1)I$$\alpha$$=|FR|sin
the angle between the radius and the force (the rope) is 90 degrees, sin90=1

I$$\alpha$$=|TR|
I=0.5MR$$^{2}$$
using newtons 2nd law on the block mg-T=ma,=> T=m(g-a)

$$\alpha$$=|TR|/I
=$$\frac{mR(g-a)}{0.5MR^{2}}$$
=$$\frac{2m(g-a)}{MR}$$

a=$$\alpha$$R
$$\alpha$$=$$\frac{2m(g-$$\alpha$$R)}{MR}$$
$$\alpha$$MR=2mg-2m$$\alpha$$R
$$\alpha$$(MR+2mR)=2mg

$$\alpha$$=$$\frac{2mg}{R(M+2m)}$$

plug in the numbers, and i get $$\alpha$$= $$\frac{160}{9}$$ rad/s$$^{2}$$

2) to find the acceleration of the block, a

a=$$\alpha$$R=$$\frac{2mg}{(M+2m)}$$=$$\frac{80}{9}$$m/s$$^{2}$$

3) to find the tension in the rope, using newtons 2nd law on the block mg-T=ma,=> T=m(g-a) using the a i found in 2)

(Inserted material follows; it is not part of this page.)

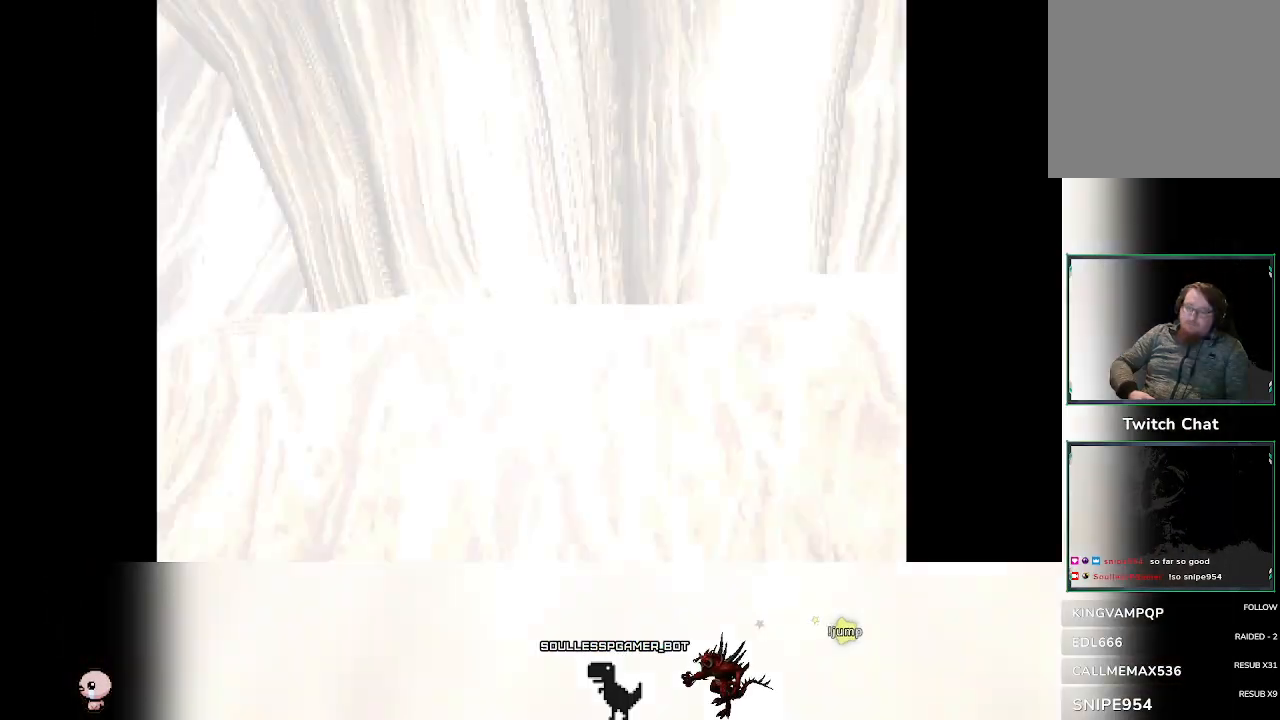
{"buttons": [], "left_stick": "center", "events": []}
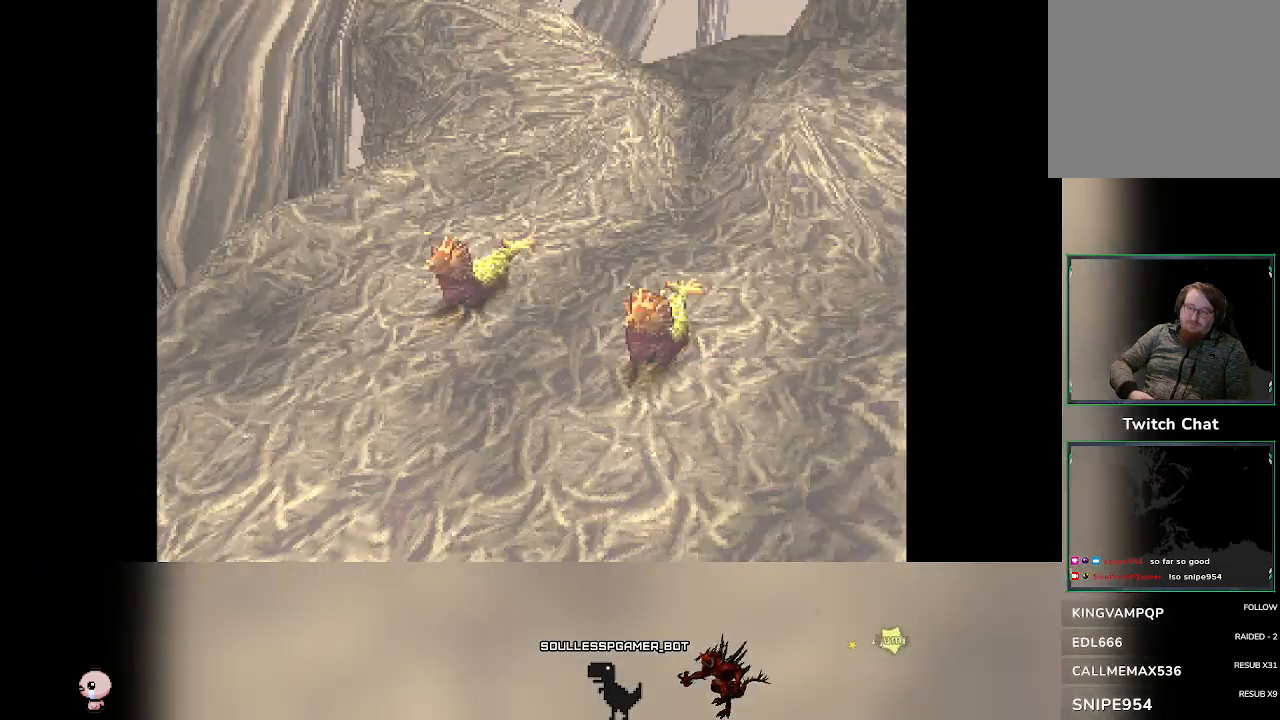
{"buttons": [], "left_stick": "center", "events": []}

T=m(g-$$\frac{2mg}{(M+2m)}$$)=100/9 N

are these workings correct??
the answers are all correct except the answer for 3) which my book says T=800/9

2. Dec 24, 2008

### HallsofIvy

Re: momentum

I have no idea what you are doing. Why should the mass and pulley move at all? Are you assuming that the mass is hanging from a cable passing through the pulley? Is there a force on the cable? Is the pulley attached to something?

In other words, what is the question? You can't just start writing equations without explaining what's going on!

3. Dec 24, 2008

### Dell

Re: momentum

sorry, in the actual question there is a diagram, so its a little more understood than my version...

the mass is attached to a cord which passes through the pulley, the pulley is fixed in its place and can only spin(not move upwards or donwards) the mass has downward acceleration.

4. Dec 24, 2008

### Staff: Mentor

Re: momentum

Looks OK to me. (You are using g = 10 m/s^2.)

5. Dec 24, 2008

### Dell

Re: momentum

i am using g as 10
but even if i used 9.8 that wouldnt have changed the anwser to 800/9,
the only way i seem to be able to reach that answer is if i say-
T=ma, which is just wrong,

6. Dec 24, 2008

### Staff: Mentor

Re: momentum

Correct. The book's answer is way off.